Compile this program into a binary, let's say distributed_node.
# usage: `./distributed_node <listen_address> [contact_address]`
# in one shell
./distributed_node tcp://127.0.0.1:5301
# in another shell
./distributed_node tcp://127.0.0.1:5302 tcp://127.0.0.1:5301
Both processes should print "All work done" log.
The process will block on ex_actor::WaitOsExitSignal(). You should kill them manually by CTRL+C or kill command.
Fault tolerance¶
When a remote node becomes unreachable (dead, heartbeat timeout, connection refused, etc.), in-flight remote calls will throw ex_actor::ConnectionLost, by catching this exception you can handle the failure gracefully.
try {
co_await ref.Send<&YourClass::Method>();
} catch (const ex_actor::ConnectionLost& e) {
// e.node_id tells you which node was lost
// e.what() has a human-readable message
}
For example, now a node dies, you want to recreate your actor to another node:
bool connection_lost = false;
try {
co_await ref.Send<&YourClass::Method>();
} catch (const ex_actor::ConnectionLost& e) {
connection_lost = true;
}
if (connection_lost) {
std::cout << "I need a new node to join the cluster!" << std::endl;
// 1. launch a new node, either by starting a process manually,
// or using outer system's API if you are using k8s or slurm etc.

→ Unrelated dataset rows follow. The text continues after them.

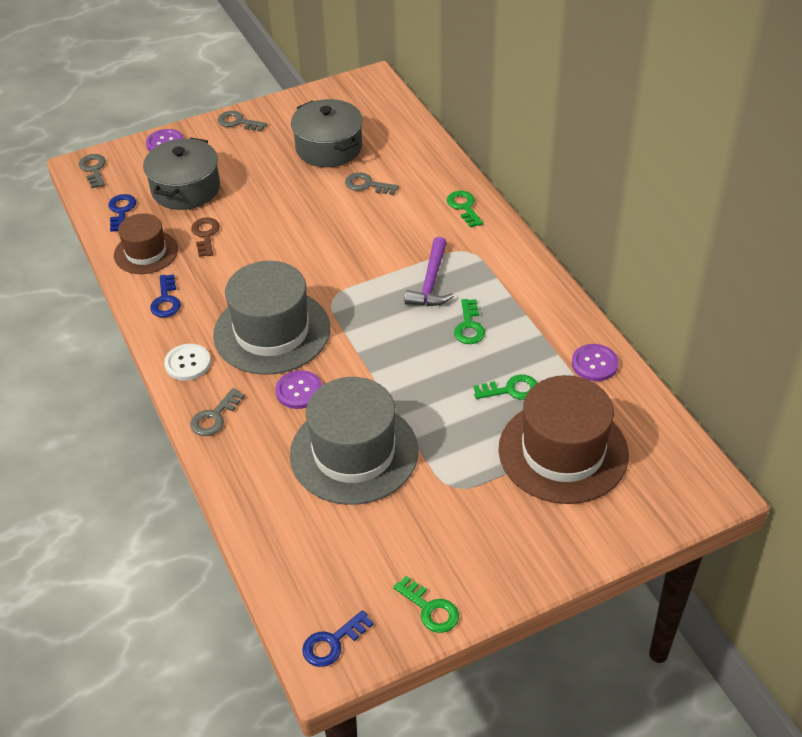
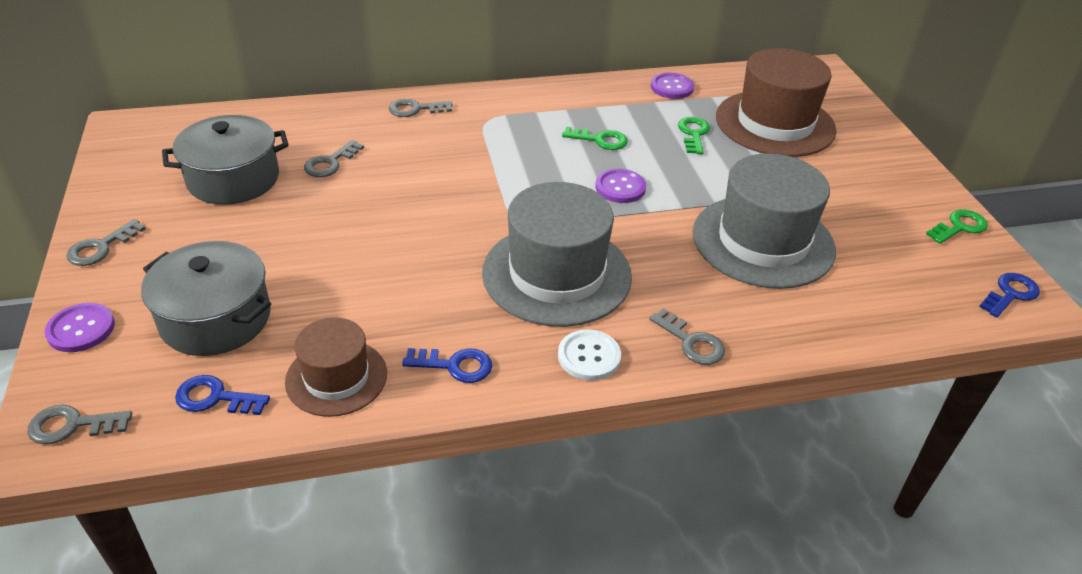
camera: 80 degrees left, 5 degrees down
brown key [191,217,220,257] -> none
purple button [275,370,322,409] -> purple button moved to [595,168,646,203]
blue key [302,610,373,667] -> blue key turned 105 degrees counterclockwise [979,273,1040,317]
purple hammer [404,237,454,306] -> none
green key [447,191,483,228] -> grey key [389,99,453,117]

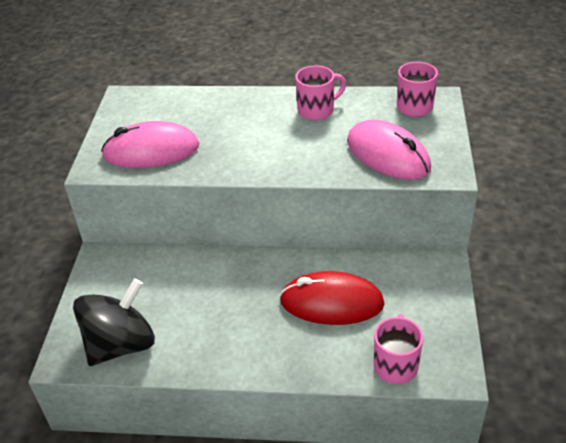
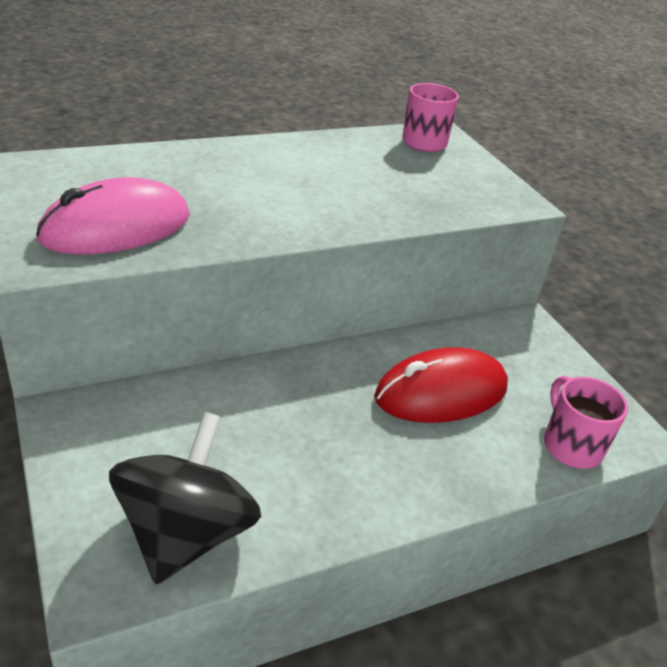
camera: 35 degrees left, 5 degrees down
pink mug [295,66,346,120] -> none
pink mouse [347,120,431,180] -> none

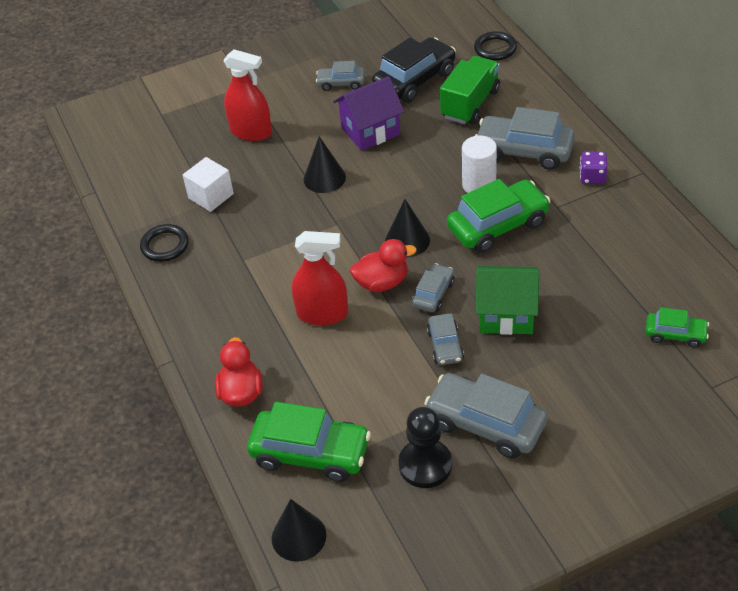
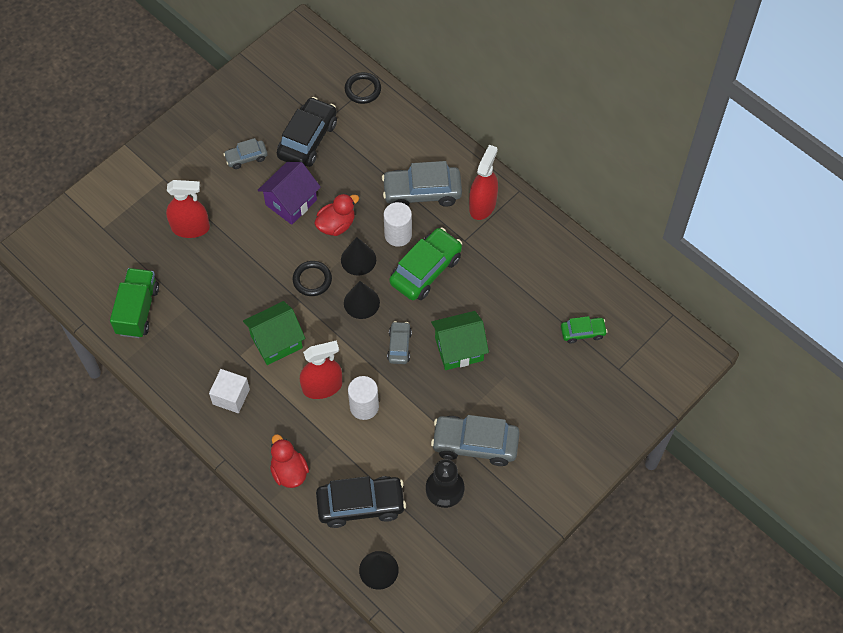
camera: 25 degrees left, 15 degrees up
black ring [140,224,189,262] -> black ring moved to [293,261,332,296]
white cube [183,157,234,212] -> white cube moved to [209,369,250,413]
green car [247,402,371,482] -> black car [316,476,406,528]
black cone [304,136,346,193] -> black cone moved to [341,237,376,276]
red duck [350,239,417,292] -> red duck moved to [314,193,359,236]
grey car [427,313,464,365] -> none
green truck [440,56,500,124] -> green truck moved to [110,268,159,338]
purple dice [580,151,608,184] -> red spray bottle [469,145,498,220]
none -> green house [243,301,305,365]
none -> white cylinder [348,376,379,420]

// 2. wait for the new node to be ready.
co_await ex_actor::WaitClusterState(...);
// 3. recreate your actor to the new node. The original actor's state
// is lost forever, it's your responsibility to handle the state recovery.
auto new_ref = co_await ex_actor::Spawn<&YourClass::Create>().ToNode(new_node_id);
}
Architecture details¶
Serialization¶
We choose reflect-cpp as the serialization library. It is a reflection-based C++20 serialization library, which can serialize basic structs automatically, avoiding a lot of boilerplate code.

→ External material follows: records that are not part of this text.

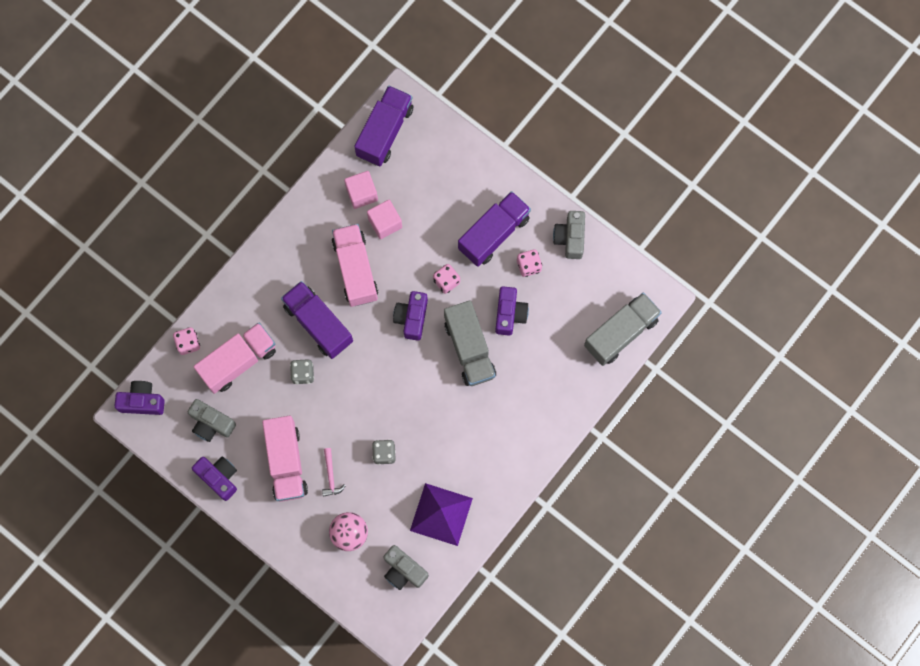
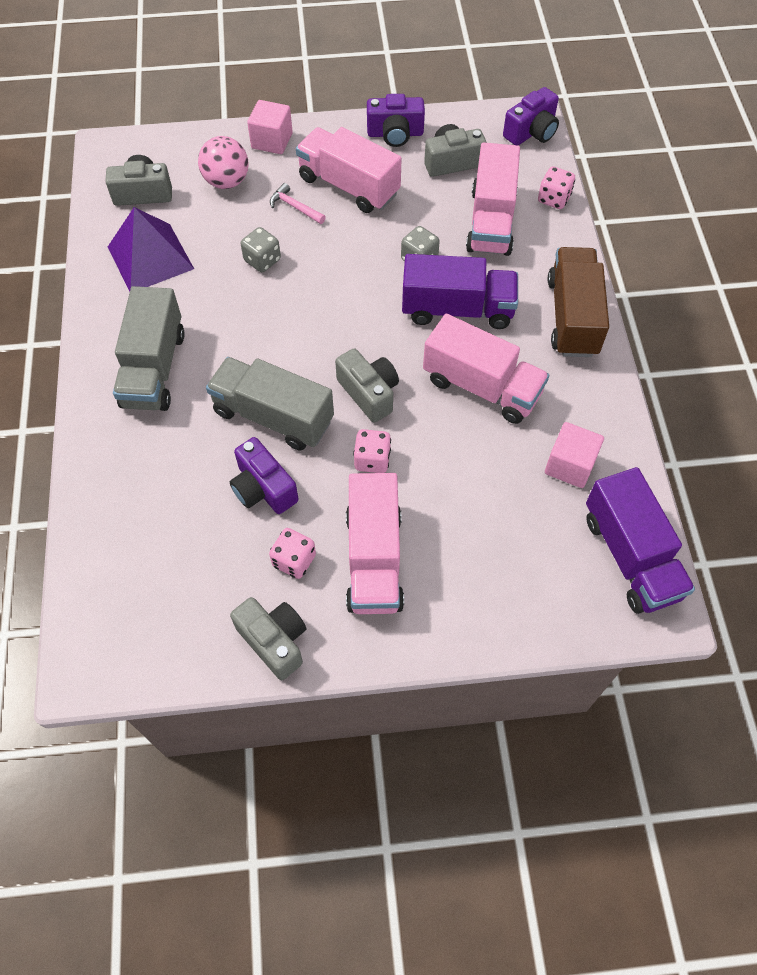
camera: 135 degrees right, 15 degrees down
pink cube [367,200,402,239] -> pink cube moved to [247,100,293,154]
purple camera [393,291,428,341] -> grey camera [335,348,399,423]
purple truck [458,191,531,267] -> pink truck [346,473,404,614]
grey truck [584,293,662,366] -> grey truck moved to [113,286,185,411]
none -> brown truck [548,247,609,357]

As for the protocol, since we have a fixed schema by nature(all nodes use the same binary, so the types are the same across all nodes), we can take advantage of a schemafull protocol. For this reason, we choose Cap'n Proto from reflect-cpp's supported protocols.
Network¶
We choose ZeroMQ, it's a well-known and sophisticated message passing library.
The topology is a full mesh. Each node holds one receive DEALER socket bound locally and several send DEALER sockets connected to other nodes.
The node states are synchronized via gossip protocol, no centralized coordination node.